Tamworth Co-operative Society has taken delivery of its most unusual vehicle in its 129-year history. The scaled-down version of a motorcycle and sidecar hearse is now on display in the Co-op’s Bereavement Advice Centre, next to the department store in Colehill.
The beautifully constructed model was made by Measham-based Motorcycle Funerals Ltd and is the first of its type to be built in the world.
Rev Paul Sinclair, owner of Motorcycle Funerals, is a familiar face at Coton Green Evangelical Church. He has taken many services at the church in the past and still gives courses there on preaching and public speaking.
He was previously a full-time vicar in the London area, until a serious crash changed the course of his life.
During his long recovery Rev Sinclair was struck with the thought that his final journey in life could have been in a four-wheel vehicle rather than on a motorcycle, one of his biggest passions in life.
He decided to set up a business specialising in motorcycle hearses and sidecars to give other enthusiasts the chance to be taken to their funerals in a way that mirrored their lifestyles.
Rev Sinclair, who has been featured several times in the national press, says it’s important that Tamworth people realise they have options when thinking about their own funerals.
“The model will show people in the Tamworth area that it is possible to have a hearse which has not just been adapted but is the real deal – a proper motorcycle with sidecar,” he said.
“It’s not just about families finding an apt way to personalise the funeral of someone who was passionate about motorbikes, it’s also about enthusiasts being aware of the options they have when the time comes. That can be very important to people. Nobody would put an Everton fan in a Liverpool strip when they die, so why should a motorcycle enthusiast be last seen in a car?”
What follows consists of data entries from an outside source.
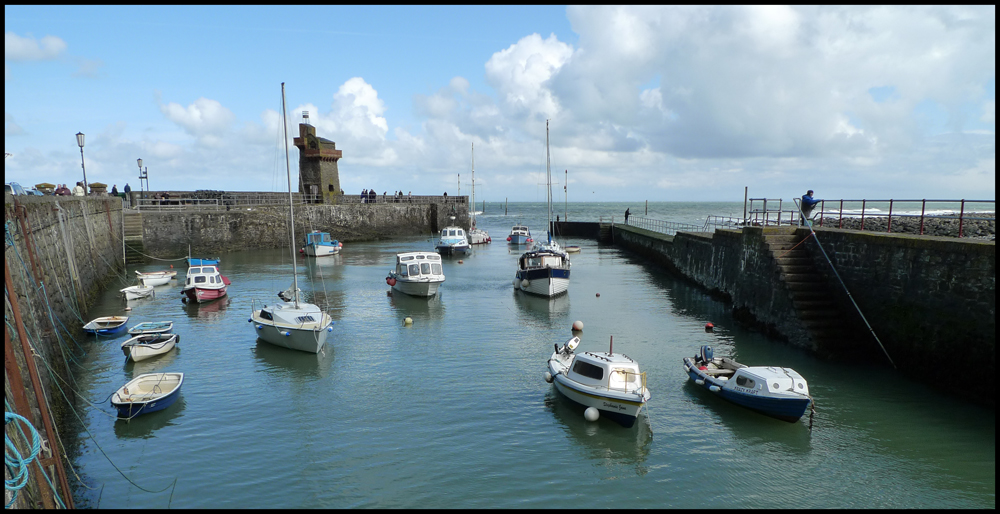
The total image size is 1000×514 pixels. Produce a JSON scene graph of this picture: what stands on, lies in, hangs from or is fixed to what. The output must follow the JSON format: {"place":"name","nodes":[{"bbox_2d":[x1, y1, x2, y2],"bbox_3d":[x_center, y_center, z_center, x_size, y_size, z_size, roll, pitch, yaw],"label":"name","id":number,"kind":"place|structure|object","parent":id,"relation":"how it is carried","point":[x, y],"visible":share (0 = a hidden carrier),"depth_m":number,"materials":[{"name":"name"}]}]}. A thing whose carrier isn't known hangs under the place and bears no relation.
{"place":"outdoors","nodes":[
{"label":"outdoors","id":0,"kind":"place"},
{"bbox_2d":[6,182,29,195],"label":"car","id":1,"kind":"object","parent":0,"point":[11,186],"visible":0.61,"depth_m":30.96,"materials":[{"name":"metal"}]},
{"bbox_2d":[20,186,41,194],"label":"car","id":2,"kind":"object","parent":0,"point":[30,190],"visible":0.56,"depth_m":34.23,"materials":[{"name":"metal"}]},
{"bbox_2d":[5,32,67,61],"label":"cloud","id":3,"kind":"structure","parent":0,"point":[59,43],"materials":[{"name":"white"}]},
{"bbox_2d":[55,183,70,195],"bbox_3d":[-21.114,-3.013,32.247,0.712,1.076,0.675,1,6,8],"label":"person","id":4,"kind":"object","parent":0,"point":[64,188],"visible":0.7,"depth_m":32.09},
{"bbox_2d":[1,194,125,506],"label":"stone wall","id":5,"kind":"structure","parent":0,"point":[50,227],"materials":[{"name":"grey stone"}]},
{"bbox_2d":[3,410,43,504],"bbox_3d":[-5.382,2.208,7.288,0.706,0.915,0.877,-1,6,-7],"label":"blue rope","id":6,"kind":"object","parent":5,"relation":"attached to","point":[30,426],"visible":0.87,"depth_m":7.30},
{"bbox_2d":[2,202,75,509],"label":"rusty pipe","id":7,"kind":"object","parent":5,"relation":"attached to","point":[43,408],"visible":0.76,"depth_m":9.93,"materials":[{"name":"brown metal"}]},
{"bbox_2d":[34,182,55,194],"bbox_3d":[-21.282,-2.997,31.205,0.776,0.986,0.761,-1,6,-7],"label":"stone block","id":8,"kind":"object","parent":5,"relation":"attached to","point":[49,185],"visible":0.66,"depth_m":30.93,"materials":[{"name":"stone"}]},
{"bbox_2d":[73,183,84,195],"bbox_3d":[-21.458,-3.188,34.025,0.637,1.106,0.611,1,6,13],"label":"person","id":9,"kind":"object","parent":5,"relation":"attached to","point":[78,190],"visible":0.67,"depth_m":33.86},
{"bbox_2d":[75,132,87,193],"bbox_3d":[-22.466,-4.776,35.933,0.525,4.034,0.553,-1,6,-7],"label":"street lamp","id":10,"kind":"object","parent":5,"relation":"attached to","point":[80,134],"visible":0.9,"depth_m":35.82,"materials":[{"name":"grey metal"}]},
{"bbox_2d":[88,182,106,195],"bbox_3d":[-22.656,-3.724,37.582,0.816,1.096,0.832,-1,6,-7],"label":"stone pillar","id":11,"kind":"object","parent":5,"relation":"attached to","point":[95,185],"visible":0.79,"depth_m":37.27,"materials":[{"name":"stone"}]},
{"bbox_2d":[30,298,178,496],"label":"rope","id":12,"kind":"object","parent":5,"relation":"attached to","point":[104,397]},
{"bbox_2d":[111,184,118,195],"bbox_3d":[-26.537,-4.309,45.963,0.647,1.431,0.640,2,6,18],"label":"person","id":13,"kind":"object","parent":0,"point":[114,190],"visible":0.66,"depth_m":45.83},
{"bbox_2d":[123,182,131,201],"bbox_3d":[-25.806,-4.334,46.168,0.624,1.613,0.587,2,6,22],"label":"person","id":14,"kind":"object","parent":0,"point":[126,186],"visible":0.76,"depth_m":46.05},
{"bbox_2d":[158,96,235,135],"label":"cloud","id":15,"kind":"structure","parent":0,"point":[212,113],"materials":[{"name":"white"}]},
{"bbox_2d":[131,195,464,255],"label":"stone pier","id":16,"kind":"structure","parent":0,"point":[240,214],"materials":[{"name":"grey stone"}]},
{"bbox_2d":[123,211,144,262],"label":"steps","id":17,"kind":"structure","parent":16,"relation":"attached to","point":[133,226],"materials":[{"name":"grey stone"}]},
{"bbox_2d":[137,158,147,191],"bbox_3d":[-29.506,-6.356,55.159,0.692,3.813,0.620,-1,6,-7],"label":"street lamp","id":18,"kind":"object","parent":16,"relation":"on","point":[138,163],"visible":0.89,"depth_m":55.02,"materials":[{"name":"metal"}]},
{"bbox_2d":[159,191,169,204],"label":"person","id":19,"kind":"object","parent":16,"relation":"on","point":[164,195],"visible":0.74,"depth_m":51.71},
{"bbox_2d":[134,191,459,207],"bbox_3d":[-16.917,-5.610,64.511,2.132,1.451,35.138,5,7,43],"label":"railing","id":20,"kind":"object","parent":16,"relation":"on","point":[159,205],"visible":0.67,"depth_m":59.67,"materials":[{"name":"grey metal"}]},
{"bbox_2d":[295,116,341,202],"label":"lighthouse","id":21,"kind":"structure","parent":16,"relation":"on","point":[315,169],"materials":[{"name":"stone"}]},
{"bbox_2d":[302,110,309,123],"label":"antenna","id":22,"kind":"object","parent":21,"relation":"on","point":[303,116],"visible":0.87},
{"bbox_2d":[361,189,366,202],"bbox_3d":[-12.942,-5.660,63.053,0.652,1.466,0.642,3,6,30],"label":"person","id":23,"kind":"object","parent":16,"relation":"on","point":[362,197],"visible":0.92,"depth_m":62.88},
{"bbox_2d":[370,190,376,201],"bbox_3d":[-12.342,-5.847,64.541,0.703,1.530,0.652,3,6,30],"label":"person","id":24,"kind":"object","parent":16,"relation":"on","point":[374,193],"visible":0.9,"depth_m":64.33},
{"bbox_2d":[397,190,403,200],"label":"person","id":25,"kind":"object","parent":16,"relation":"on","point":[400,193],"visible":0.85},
{"bbox_2d":[407,190,412,201],"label":"person","id":26,"kind":"object","parent":16,"relation":"on","point":[410,200],"visible":0.82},
{"bbox_2d":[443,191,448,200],"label":"person","id":27,"kind":"object","parent":16,"relation":"on","point":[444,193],"visible":0.76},
{"bbox_2d":[302,77,389,155],"label":"cloud","id":28,"kind":"structure","parent":0,"point":[364,98],"materials":[{"name":"white"}]},
{"bbox_2d":[0,1,998,204],"label":"sky","id":29,"kind":"structure","parent":0,"point":[370,93],"materials":[{"name":"blue"}]},
{"bbox_2d":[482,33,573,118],"label":"cloud","id":30,"kind":"structure","parent":0,"point":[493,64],"materials":[{"name":"white"}]},
{"bbox_2d":[59,215,999,511],"label":"water","id":31,"kind":"structure","parent":0,"point":[241,357],"materials":[{"name":"liquid"}]},
{"bbox_2d":[82,315,130,336],"bbox_3d":[-14.065,2.539,23.864,1.292,0.709,3.149,-1,6,-7],"label":"rowboat","id":32,"kind":"object","parent":31,"relation":"on","point":[123,320],"visible":0.97,"depth_m":23.84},
{"bbox_2d":[120,284,155,301],"bbox_3d":[-17.510,1.746,32.189,1.164,0.799,3.305,-1,6,-7],"label":"boat","id":33,"kind":"object","parent":31,"relation":"on","point":[141,292],"visible":0.94,"depth_m":31.86,"materials":[{"name":"white plastic"}]},
{"bbox_2d":[111,371,184,417],"bbox_3d":[-8.268,3.253,15.692,1.399,0.761,2.946,-1,6,-7],"label":"rowboat","id":34,"kind":"object","parent":31,"relation":"on","point":[176,378],"visible":0.98,"depth_m":15.69,"materials":[{"name":"blue plastic"}]},
{"bbox_2d":[120,333,179,361],"bbox_3d":[-11.050,2.816,21.009,1.354,0.829,3.245,-1,6,-7],"label":"boat","id":35,"kind":"object","parent":31,"relation":"on","point":[150,345],"visible":0.98,"depth_m":20.73,"materials":[{"name":"white plastic"}]},
{"bbox_2d":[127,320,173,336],"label":"rowboat","id":36,"kind":"object","parent":31,"relation":"on","point":[152,327],"visible":0.85,"depth_m":23.30,"materials":[{"name":"blue"}]},
{"bbox_2d":[135,270,177,286],"bbox_3d":[-18.861,1.125,36.414,1.341,0.979,3.618,1,6,8],"label":"white boat","id":37,"kind":"object","parent":31,"relation":"on","point":[148,277],"visible":0.91,"depth_m":36.05,"materials":[{"name":"white plastic"}]},
{"bbox_2d":[181,257,228,302],"bbox_3d":[-14.301,1.104,32.257,2.055,2.337,6.283,-1,6,-7],"label":"red boat","id":38,"kind":"object","parent":31,"relation":"on","point":[210,286],"visible":0.96,"depth_m":31.25,"materials":[{"name":"plastic"}]},
{"bbox_2d":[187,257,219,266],"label":"tarpaulin","id":39,"kind":"object","parent":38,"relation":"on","point":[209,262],"visible":0.57,"depth_m":43.07,"materials":[{"name":"blue"}]},
{"bbox_2d":[250,82,333,354],"bbox_3d":[-6.970,-1.447,21.919,2.996,9.179,7.511,-1,6,-7],"label":"sailboat","id":40,"kind":"object","parent":31,"relation":"in","point":[296,308],"visible":0.97,"depth_m":21.39,"materials":[{"name":"white plastic"}]},
{"bbox_2d":[302,231,341,256],"bbox_3d":[-14.739,-1.096,55.477,2.422,2.667,6.813,1,6,6],"label":"boat","id":41,"kind":"object","parent":31,"relation":"on","point":[326,248],"visible":0.88,"depth_m":53.98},
{"bbox_2d":[404,316,412,325],"bbox_3d":[-3.579,2.506,26.034,0.383,0.384,0.386,1,6,10],"label":"buoy","id":42,"kind":"object","parent":31,"relation":"on","point":[408,320],"visible":0.98,"depth_m":25.92,"materials":[{"name":"yellow plastic"}]},
{"bbox_2d":[386,250,444,297],"bbox_3d":[-4.243,0.845,33.911,2.516,2.657,7.733,-1,6,-7],"label":"white boat","id":43,"kind":"object","parent":31,"relation":"on","point":[429,279],"visible":0.98,"depth_m":32.51,"materials":[{"name":"white plastic"}]},
{"bbox_2d":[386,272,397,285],"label":"fender","id":44,"kind":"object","parent":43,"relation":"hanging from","point":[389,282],"visible":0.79,"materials":[{"name":"red plastic"}]},
{"bbox_2d":[436,218,469,254],"bbox_3d":[-3.926,-1.737,56.384,2.666,3.878,8.785,-1,6,-7],"label":"boat","id":45,"kind":"object","parent":31,"relation":"on","point":[455,239],"visible":0.97,"depth_m":54.93,"materials":[{"name":"white plastic"}]},
{"bbox_2d":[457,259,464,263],"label":"buoy","id":46,"kind":"object","parent":31,"relation":"on","point":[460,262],"visible":0.98,"depth_m":48.47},
{"bbox_2d":[465,141,490,245],"label":"sailboat","id":47,"kind":"object","parent":31,"relation":"on","point":[477,234],"visible":0.92,"materials":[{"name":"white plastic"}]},
{"bbox_2d":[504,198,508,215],"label":"mooring post","id":48,"kind":"object","parent":31,"relation":"in","point":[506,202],"visible":0.97,"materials":[{"name":"brown wood"}]},
{"bbox_2d":[507,224,532,245],"label":"boat","id":49,"kind":"object","parent":31,"relation":"on","point":[513,239],"visible":0.97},
{"bbox_2d":[513,119,570,296],"bbox_3d":[2.345,-2.710,35.037,3.185,9.869,10.704,-1,6,-7],"label":"sailboat","id":50,"kind":"object","parent":31,"relation":"in","point":[549,280],"visible":0.97,"depth_m":33.37,"materials":[{"name":"white"}]},
{"bbox_2d":[563,245,580,252],"bbox_3d":[5.966,-0.609,57.214,1.533,0.706,2.709,2,6,23],"label":"dinghy","id":51,"kind":"object","parent":31,"relation":"on","point":[568,248],"visible":0.81,"depth_m":56.73,"materials":[{"name":"white"}]},
{"bbox_2d":[572,320,583,331],"bbox_3d":[2.895,2.574,24.677,0.459,0.445,0.469,1,6,7],"label":"buoy","id":52,"kind":"object","parent":31,"relation":"on","point":[577,325],"visible":0.98,"depth_m":24.54,"materials":[{"name":"white plastic"}]},
{"bbox_2d":[583,406,599,421],"bbox_3d":[2.013,3.422,14.574,0.357,0.374,0.357,4,7,36],"label":"buoy","id":53,"kind":"object","parent":31,"relation":"on","point":[589,410],"visible":0.97,"depth_m":14.44,"materials":[{"name":"white plastic"}]},
{"bbox_2d":[544,333,650,426],"bbox_3d":[2.311,2.773,15.970,1.892,1.969,5.546,-1,6,-7],"label":"motorboat","id":54,"kind":"object","parent":31,"relation":"on","point":[575,364],"visible":0.98,"depth_m":14.95,"materials":[{"name":"white plastic"}]},
{"bbox_2d":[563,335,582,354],"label":"outboard motor","id":55,"kind":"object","parent":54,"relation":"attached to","point":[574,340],"visible":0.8,"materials":[{"name":"white plastic"}]},
{"bbox_2d":[594,292,600,296],"bbox_3d":[4.730,1.826,32.314,0.285,0.275,0.299,-1,6,-7],"label":"buoy","id":56,"kind":"object","parent":31,"relation":"on","point":[598,294],"visible":0.98,"depth_m":32.24,"materials":[{"name":"red plastic"}]},
{"bbox_2d":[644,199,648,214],"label":"mooring post","id":57,"kind":"object","parent":31,"relation":"in","point":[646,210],"visible":0.94,"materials":[{"name":"brown wood"}]},
{"bbox_2d":[704,322,714,331],"bbox_3d":[7.829,2.613,24.915,0.366,0.369,0.377,1,6,7],"label":"buoy","id":58,"kind":"object","parent":31,"relation":"on","point":[709,325],"visible":0.98,"depth_m":24.80,"materials":[{"name":"red plastic"}]},
{"bbox_2d":[684,347,812,421],"bbox_3d":[6.033,2.938,16.178,1.713,1.478,4.980,-1,6,-7],"label":"blue boat","id":59,"kind":"object","parent":31,"relation":"on","point":[734,381],"visible":0.95,"depth_m":15.19,"materials":[{"name":"blue plastic"}]},
{"bbox_2d":[697,344,714,364],"bbox_3d":[5.635,2.668,18.274,0.501,0.581,0.663,-1,6,-7],"label":"outboard motor","id":60,"kind":"object","parent":59,"relation":"attached to","point":[708,349],"visible":0.83,"depth_m":18.17,"materials":[{"name":"blue plastic"}]},
{"bbox_2d":[442,7,996,184],"label":"cloud","id":61,"kind":"structure","parent":0,"point":[773,146],"materials":[{"name":"white"}]},
{"bbox_2d":[480,200,999,232],"label":"sea","id":62,"kind":"structure","parent":0,"point":[575,217],"materials":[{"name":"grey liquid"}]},
{"bbox_2d":[550,216,999,404],"label":"harbour wall","id":63,"kind":"structure","parent":0,"point":[888,248],"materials":[{"name":"grey stone"}]},
{"bbox_2d":[563,168,567,222],"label":"pole","id":64,"kind":"object","parent":63,"relation":"on","point":[565,214],"visible":0.95,"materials":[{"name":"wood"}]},
{"bbox_2d":[624,207,629,223],"bbox_3d":[10.789,-3.410,56.529,0.575,1.457,0.616,-1,6,-7],"label":"person","id":65,"kind":"object","parent":63,"relation":"on","point":[627,212],"visible":0.88,"depth_m":56.43},
{"bbox_2d":[621,214,707,235],"bbox_3d":[10.750,-2.129,44.393,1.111,1.251,13.625,-1,6,-7],"label":"railing","id":66,"kind":"object","parent":63,"relation":"on","point":[625,216],"visible":0.71,"depth_m":43.86,"materials":[{"name":"grey metal"}]},
{"bbox_2d":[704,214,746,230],"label":"railing","id":67,"kind":"object","parent":63,"relation":"on","point":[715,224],"visible":0.63,"depth_m":33.50,"materials":[{"name":"metal"}]},
{"bbox_2d":[743,186,748,227],"bbox_3d":[11.385,-2.141,30.996,0.176,2.256,0.186,-1,6,-7],"label":"pole","id":68,"kind":"object","parent":63,"relation":"on","point":[746,198],"visible":0.87,"depth_m":30.93,"materials":[{"name":"brown"}]},
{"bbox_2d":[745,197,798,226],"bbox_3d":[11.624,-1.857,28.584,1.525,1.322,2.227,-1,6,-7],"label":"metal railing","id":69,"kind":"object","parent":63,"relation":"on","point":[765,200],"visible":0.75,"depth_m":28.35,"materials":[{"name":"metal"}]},
{"bbox_2d":[799,190,819,226],"bbox_3d":[11.174,-1.694,24.082,0.671,1.400,0.623,-1,6,-7],"label":"man","id":70,"kind":"object","parent":63,"relation":"on","point":[808,200],"visible":0.86,"depth_m":23.94},
{"bbox_2d":[758,229,860,354],"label":"stone staircase","id":71,"kind":"structure","parent":63,"relation":"attached to","point":[797,284],"materials":[{"name":"brown stone"}]},
{"bbox_2d":[790,203,893,367],"bbox_3d":[10.796,0.878,21.073,0.481,4.589,3.785,-1,6,-7],"label":"pole","id":72,"kind":"object","parent":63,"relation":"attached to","point":[847,291],"visible":0.99,"depth_m":20.90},
{"bbox_2d":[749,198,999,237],"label":"railing","id":73,"kind":"object","parent":63,"relation":"on","point":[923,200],"visible":0.84,"depth_m":21.27,"materials":[{"name":"metal"}]},
{"bbox_2d":[820,214,998,238],"label":"rocky shore","id":74,"kind":"structure","parent":0,"point":[944,222],"materials":[{"name":"grey stone"}]}
]}

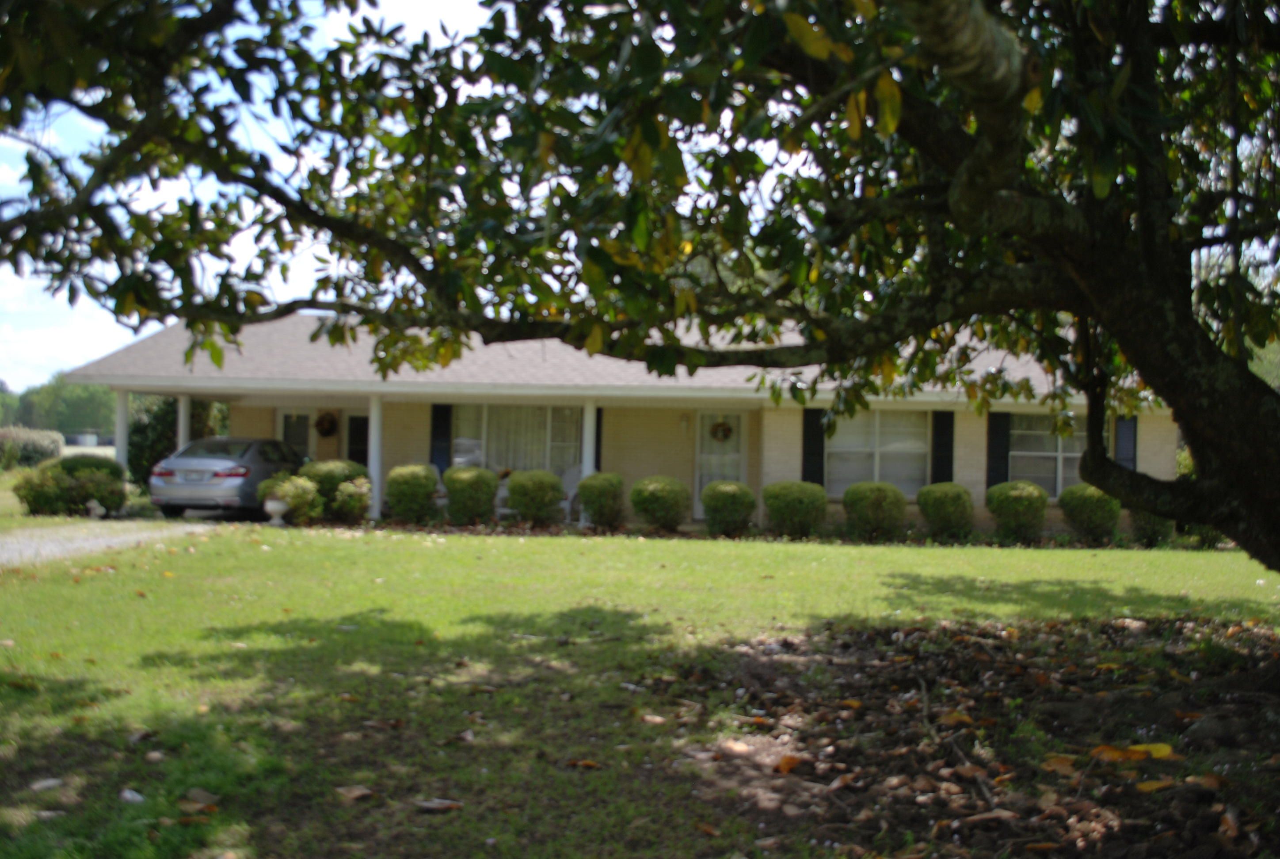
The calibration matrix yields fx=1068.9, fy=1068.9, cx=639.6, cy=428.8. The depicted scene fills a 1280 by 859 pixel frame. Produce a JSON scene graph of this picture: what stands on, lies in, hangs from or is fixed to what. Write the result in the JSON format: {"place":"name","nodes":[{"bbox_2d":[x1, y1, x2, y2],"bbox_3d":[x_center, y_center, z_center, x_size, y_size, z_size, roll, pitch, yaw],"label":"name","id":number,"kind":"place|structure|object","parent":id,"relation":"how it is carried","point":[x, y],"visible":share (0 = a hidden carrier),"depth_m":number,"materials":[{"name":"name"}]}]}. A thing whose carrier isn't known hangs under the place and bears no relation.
{"place":"outdoors","nodes":[
{"label":"outdoors","id":0,"kind":"place"},
{"bbox_2d":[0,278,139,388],"label":"cloud","id":1,"kind":"structure","parent":0,"point":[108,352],"materials":[{"name":"white"}]},
{"bbox_2d":[0,518,222,567],"label":"driveway","id":2,"kind":"structure","parent":0,"point":[13,547],"materials":[{"name":"grey gravel"}]},
{"bbox_2d":[67,311,1167,535],"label":"house","id":3,"kind":"structure","parent":0,"point":[1143,464],"depth_m":18.56,"materials":[{"name":"brick"}]},
{"bbox_2d":[114,386,131,475],"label":"porch column","id":4,"kind":"structure","parent":3,"relation":"attached to","point":[123,452],"depth_m":19.43,"materials":[{"name":"white paint"}]},
{"bbox_2d":[175,392,191,451],"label":"porch column","id":5,"kind":"structure","parent":3,"relation":"attached to","point":[181,424],"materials":[{"name":"white paint"}]},
{"bbox_2d":[276,407,317,460],"bbox_3d":[-7.098,0.635,22.317,1.169,2.159,0.160,1,-1,1],"label":"door","id":6,"kind":"structure","parent":3,"relation":"in","point":[281,417],"depth_m":22.29,"materials":[{"name":"white glass"}]},
{"bbox_2d":[314,409,338,437],"bbox_3d":[-6.489,-0.096,22.044,0.584,0.596,0.306,1,-1,1],"label":"wreath","id":7,"kind":"object","parent":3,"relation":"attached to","point":[321,421],"visible":0.97,"depth_m":21.98,"materials":[{"name":"brown plant"}]},
{"bbox_2d":[346,413,369,468],"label":"door","id":8,"kind":"structure","parent":3,"relation":"attached to","point":[356,442],"depth_m":21.52,"materials":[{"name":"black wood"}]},
{"bbox_2d":[367,394,383,521],"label":"porch column","id":9,"kind":"structure","parent":3,"relation":"attached to","point":[374,474],"depth_m":18.02,"materials":[{"name":"white paint"}]},
{"bbox_2d":[430,403,451,472],"bbox_3d":[-3.673,0.334,19.730,0.466,1.863,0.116,1,-1,1],"label":"shutter","id":10,"kind":"object","parent":3,"relation":"attached to","point":[444,419],"visible":0.66,"depth_m":19.69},
{"bbox_2d":[451,403,582,475],"bbox_3d":[-2.223,0.221,19.937,2.755,1.806,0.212,1,-1,1],"label":"window","id":11,"kind":"structure","parent":3,"relation":"in","point":[502,409],"depth_m":19.96,"materials":[{"name":"glass"}]},
{"bbox_2d":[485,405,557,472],"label":"curtain","id":12,"kind":"object","parent":11,"relation":"in","point":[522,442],"visible":0.37,"depth_m":21.09,"materials":[{"name":"white fabric"}]},
{"bbox_2d":[579,400,596,524],"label":"porch column","id":13,"kind":"structure","parent":3,"relation":"attached to","point":[584,467],"depth_m":18.05,"materials":[{"name":"white paint"}]},
{"bbox_2d":[593,408,603,471],"bbox_3d":[-0.821,0.369,19.226,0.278,1.793,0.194,1,-1,1],"label":"shutter","id":14,"kind":"object","parent":3,"relation":"attached to","point":[597,452],"visible":0.37,"depth_m":19.20,"materials":[{"name":"black wood"}]},
{"bbox_2d":[678,412,690,433],"bbox_3d":[0.797,-0.115,19.439,0.151,0.364,0.241,1,-1,1],"label":"wall lamp","id":15,"kind":"object","parent":3,"relation":"attached to","point":[685,424],"visible":0.97,"depth_m":19.37,"materials":[{"name":"white"}]},
{"bbox_2d":[693,411,746,515],"bbox_3d":[1.455,0.740,19.278,1.137,2.091,0.165,1,-1,1],"label":"door","id":16,"kind":"structure","parent":3,"relation":"in","point":[742,421],"depth_m":19.27,"materials":[{"name":"white glass"}]},
{"bbox_2d":[708,418,732,441],"bbox_3d":[1.483,0.027,19.658,0.504,0.460,0.188,1,-1,1],"label":"wreath","id":17,"kind":"object","parent":16,"relation":"hanging from","point":[725,434],"visible":0.94,"depth_m":19.61,"materials":[{"name":"brown plant"}]},
{"bbox_2d":[801,407,825,486],"bbox_3d":[2.916,0.439,17.886,0.505,1.741,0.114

Motorcycle Funerals Limited has attended the funerals of enthusiasts the length and breadth of the British Isles. Rev Sinclair has provided the transport for many colourful individuals including three Spitfire pilots and the last surviving despatch rider during the Coventry blitz.
Amanda Woodward, general manager of Tamworth Co-op’s funeral division, said the original intention was to have the model on loan.
“We liked it so much we have now decided to buy it and keep it on display for local people to see.
“It is a fine example of how personalised funerals can be today. We can virtually organise anything. Even if somebody requests a fire engine or a camper van as a hearse, we can do it. Many people still request traditional funerals, of course, but personalised funerals are becoming more popular and can really reflect the individual character of a person.”